● **WRITTEN TASK**: Skip all lines in the entries below that come before the one containing "شرح أهم الدوال والمعادلات في برنامج الإكسل". Repeat that line and the rest exactly.

MATERIALS PROVIDED Block Start

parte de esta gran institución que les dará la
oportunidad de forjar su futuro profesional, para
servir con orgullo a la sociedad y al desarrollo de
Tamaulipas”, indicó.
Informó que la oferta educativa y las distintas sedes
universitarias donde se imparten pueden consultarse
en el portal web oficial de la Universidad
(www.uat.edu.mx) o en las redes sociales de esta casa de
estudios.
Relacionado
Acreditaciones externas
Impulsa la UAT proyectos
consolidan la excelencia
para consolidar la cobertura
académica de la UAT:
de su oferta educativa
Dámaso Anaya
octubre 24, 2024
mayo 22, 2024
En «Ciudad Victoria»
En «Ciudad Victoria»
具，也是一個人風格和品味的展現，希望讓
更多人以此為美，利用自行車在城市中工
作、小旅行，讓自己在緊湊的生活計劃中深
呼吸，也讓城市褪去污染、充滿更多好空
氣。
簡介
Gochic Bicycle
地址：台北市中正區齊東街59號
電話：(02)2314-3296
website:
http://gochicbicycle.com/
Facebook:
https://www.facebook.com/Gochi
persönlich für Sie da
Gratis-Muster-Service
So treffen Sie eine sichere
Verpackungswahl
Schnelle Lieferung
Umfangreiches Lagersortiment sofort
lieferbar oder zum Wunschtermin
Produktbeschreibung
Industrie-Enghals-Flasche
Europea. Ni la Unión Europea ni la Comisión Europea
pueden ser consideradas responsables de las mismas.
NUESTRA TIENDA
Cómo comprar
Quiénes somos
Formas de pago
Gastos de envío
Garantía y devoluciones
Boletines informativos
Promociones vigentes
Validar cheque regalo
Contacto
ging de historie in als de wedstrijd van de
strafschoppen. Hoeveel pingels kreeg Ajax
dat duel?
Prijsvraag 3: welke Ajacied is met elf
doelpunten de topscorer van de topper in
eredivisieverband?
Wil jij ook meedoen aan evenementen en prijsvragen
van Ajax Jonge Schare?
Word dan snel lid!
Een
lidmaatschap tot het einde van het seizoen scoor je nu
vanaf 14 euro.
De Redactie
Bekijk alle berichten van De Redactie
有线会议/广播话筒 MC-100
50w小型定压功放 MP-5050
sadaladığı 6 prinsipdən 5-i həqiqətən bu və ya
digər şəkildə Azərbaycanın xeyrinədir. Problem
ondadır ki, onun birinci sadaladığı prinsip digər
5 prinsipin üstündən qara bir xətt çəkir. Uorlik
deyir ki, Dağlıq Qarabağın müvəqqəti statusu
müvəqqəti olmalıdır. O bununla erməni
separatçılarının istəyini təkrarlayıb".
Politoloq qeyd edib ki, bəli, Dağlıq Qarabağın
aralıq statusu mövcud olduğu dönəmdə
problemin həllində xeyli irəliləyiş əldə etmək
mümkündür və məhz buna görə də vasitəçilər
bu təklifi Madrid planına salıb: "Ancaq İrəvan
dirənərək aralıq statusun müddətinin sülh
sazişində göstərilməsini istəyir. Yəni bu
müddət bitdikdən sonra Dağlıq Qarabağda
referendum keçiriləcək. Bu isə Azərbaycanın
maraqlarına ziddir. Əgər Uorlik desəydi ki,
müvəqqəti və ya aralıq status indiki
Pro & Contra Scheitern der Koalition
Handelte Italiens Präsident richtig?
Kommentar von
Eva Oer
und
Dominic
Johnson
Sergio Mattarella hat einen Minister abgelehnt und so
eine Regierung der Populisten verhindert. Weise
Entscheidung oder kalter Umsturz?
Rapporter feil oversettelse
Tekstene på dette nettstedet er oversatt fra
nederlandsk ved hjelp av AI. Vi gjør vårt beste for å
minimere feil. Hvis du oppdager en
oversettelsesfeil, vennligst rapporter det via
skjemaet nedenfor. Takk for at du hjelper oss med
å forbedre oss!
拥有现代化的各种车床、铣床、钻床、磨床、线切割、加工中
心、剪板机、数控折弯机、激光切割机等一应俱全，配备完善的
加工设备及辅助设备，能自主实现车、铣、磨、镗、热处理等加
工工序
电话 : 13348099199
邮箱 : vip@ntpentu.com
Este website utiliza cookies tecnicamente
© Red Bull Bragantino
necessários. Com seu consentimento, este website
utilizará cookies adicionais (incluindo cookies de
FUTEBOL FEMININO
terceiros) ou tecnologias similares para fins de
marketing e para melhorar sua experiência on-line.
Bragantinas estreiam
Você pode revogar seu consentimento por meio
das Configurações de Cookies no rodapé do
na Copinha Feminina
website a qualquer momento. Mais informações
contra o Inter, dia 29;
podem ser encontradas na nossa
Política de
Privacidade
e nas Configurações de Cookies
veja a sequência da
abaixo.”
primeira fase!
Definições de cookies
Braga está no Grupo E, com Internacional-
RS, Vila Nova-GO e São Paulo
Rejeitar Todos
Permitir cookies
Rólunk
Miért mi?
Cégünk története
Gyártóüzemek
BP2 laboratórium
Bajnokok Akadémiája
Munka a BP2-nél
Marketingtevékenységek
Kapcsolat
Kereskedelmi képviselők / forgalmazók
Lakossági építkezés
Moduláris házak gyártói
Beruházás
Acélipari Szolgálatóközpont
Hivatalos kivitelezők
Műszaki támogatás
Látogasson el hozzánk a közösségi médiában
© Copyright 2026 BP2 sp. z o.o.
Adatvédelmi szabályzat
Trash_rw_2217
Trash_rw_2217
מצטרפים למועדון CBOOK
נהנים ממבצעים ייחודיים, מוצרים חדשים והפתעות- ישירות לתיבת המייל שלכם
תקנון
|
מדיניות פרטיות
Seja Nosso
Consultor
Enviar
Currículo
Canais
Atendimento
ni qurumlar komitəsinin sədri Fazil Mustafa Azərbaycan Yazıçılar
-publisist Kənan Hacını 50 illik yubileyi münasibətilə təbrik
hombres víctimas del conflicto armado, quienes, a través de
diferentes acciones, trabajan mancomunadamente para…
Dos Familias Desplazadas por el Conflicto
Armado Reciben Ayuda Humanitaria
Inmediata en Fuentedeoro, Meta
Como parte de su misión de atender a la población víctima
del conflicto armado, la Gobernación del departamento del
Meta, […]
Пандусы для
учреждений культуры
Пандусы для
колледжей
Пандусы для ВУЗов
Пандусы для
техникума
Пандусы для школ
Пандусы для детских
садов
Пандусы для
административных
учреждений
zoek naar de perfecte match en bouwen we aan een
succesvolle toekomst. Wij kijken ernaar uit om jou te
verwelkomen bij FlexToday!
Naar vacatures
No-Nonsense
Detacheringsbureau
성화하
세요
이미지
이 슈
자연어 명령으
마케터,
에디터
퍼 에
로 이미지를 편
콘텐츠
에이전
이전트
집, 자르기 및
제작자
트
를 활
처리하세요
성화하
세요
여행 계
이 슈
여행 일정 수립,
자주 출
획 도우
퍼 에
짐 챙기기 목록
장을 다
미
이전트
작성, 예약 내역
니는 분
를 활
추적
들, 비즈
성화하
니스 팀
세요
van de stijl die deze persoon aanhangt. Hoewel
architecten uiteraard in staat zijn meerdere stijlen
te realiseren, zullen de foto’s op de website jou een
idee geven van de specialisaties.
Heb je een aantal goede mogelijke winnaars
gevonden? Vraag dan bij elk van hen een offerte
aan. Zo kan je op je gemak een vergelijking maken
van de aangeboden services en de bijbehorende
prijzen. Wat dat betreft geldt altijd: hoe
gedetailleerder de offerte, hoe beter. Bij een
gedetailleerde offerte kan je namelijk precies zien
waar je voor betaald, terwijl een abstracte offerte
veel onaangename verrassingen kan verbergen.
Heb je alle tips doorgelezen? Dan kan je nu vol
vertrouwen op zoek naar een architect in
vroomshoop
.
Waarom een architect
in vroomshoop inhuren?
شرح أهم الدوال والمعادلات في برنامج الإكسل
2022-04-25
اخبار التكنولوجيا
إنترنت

MATERIALS PROVIDED Block End

● **RESPONSE TO THIS TASK**:
شرح أهم الدوال والمعادلات في برنامج الإكسل
2022-04-25
اخبار التكنولوجيا
إنترنت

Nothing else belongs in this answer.